(Stored items from a collection)

= Beginning of Section =

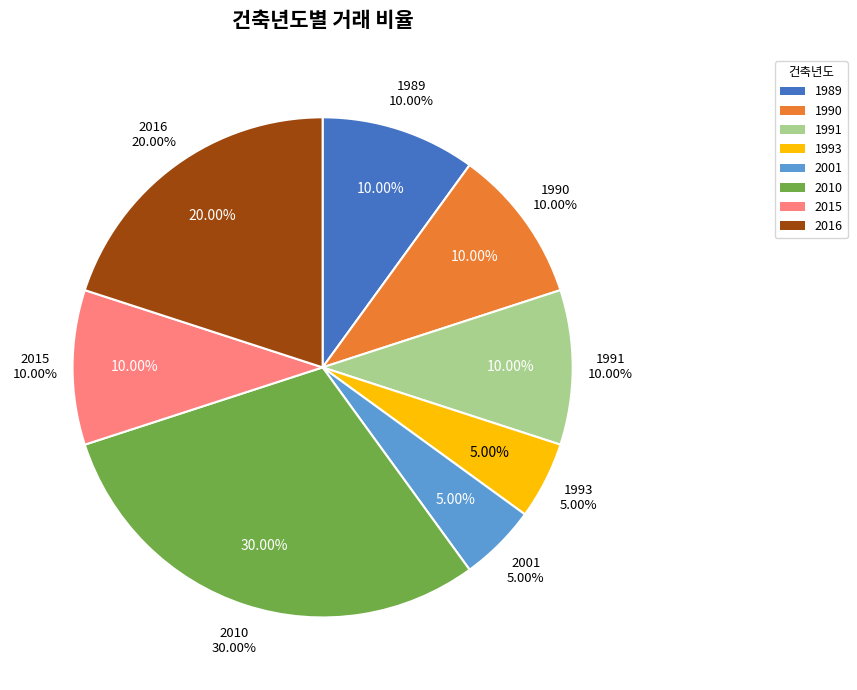

True or false: 2016 accounts for 31% of the total.

False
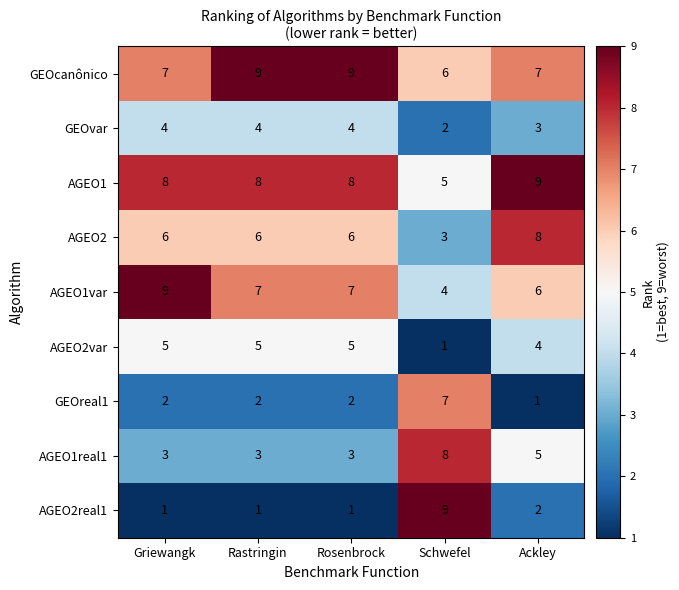

At Ackley, list the series in order from smallest to largest.

GEOreal1, AGEO2real1, GEOvar, AGEO2var, AGEO1real1, AGEO1var, GEOcanônico, AGEO2, AGEO1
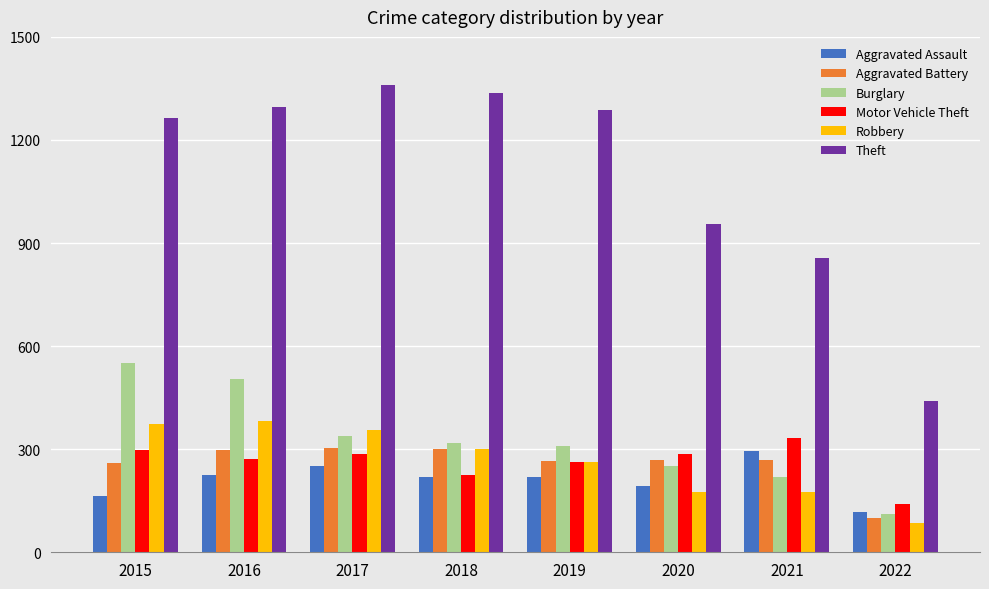

What are all the series names shown in the legend?

Aggravated Assault, Aggravated Battery, Burglary, Motor Vehicle Theft, Robbery, Theft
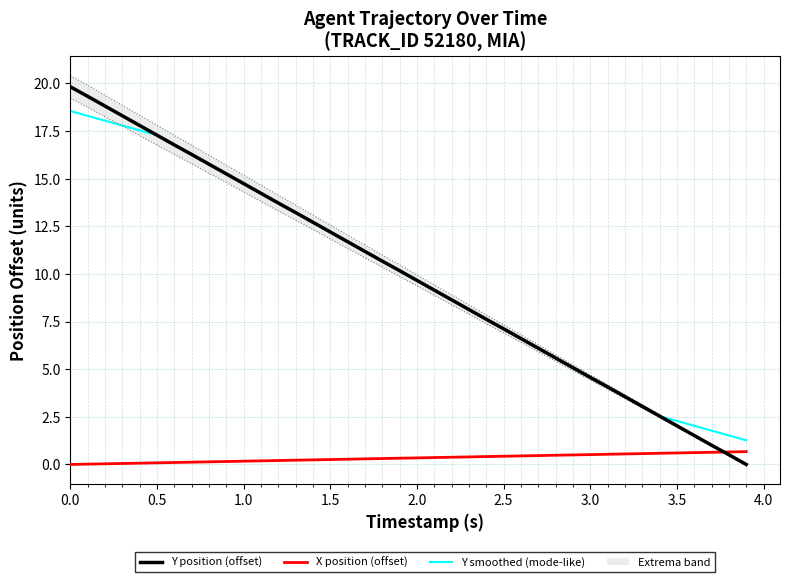

True or false: Y smoothed (mode-like) and X position (offset) cross at least once.

False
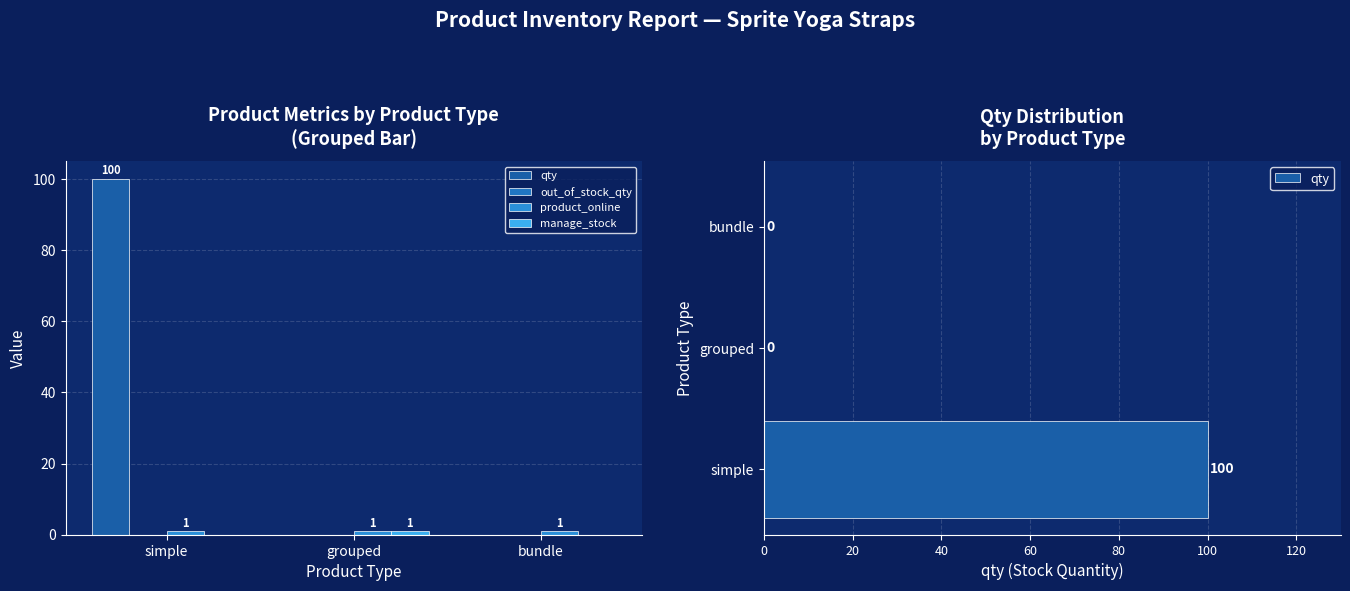

How many data points in qty are above 0?

1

= End of Section =

# [AIM OF THE TASK]
Please copy the data word for word, beginning at the line that contains "What are all" and continuing through the end of the data. Leave out the pictures.

# [ANSWER BELOW]
What are all the series names shown in the legend?

Aggravated Assault, Aggravated Battery, Burglary, Motor Vehicle Theft, Robbery, Theft

True or false: Y smoothed (mode-like) and X position (offset) cross at least once.

False

How many data points in qty are above 0?

1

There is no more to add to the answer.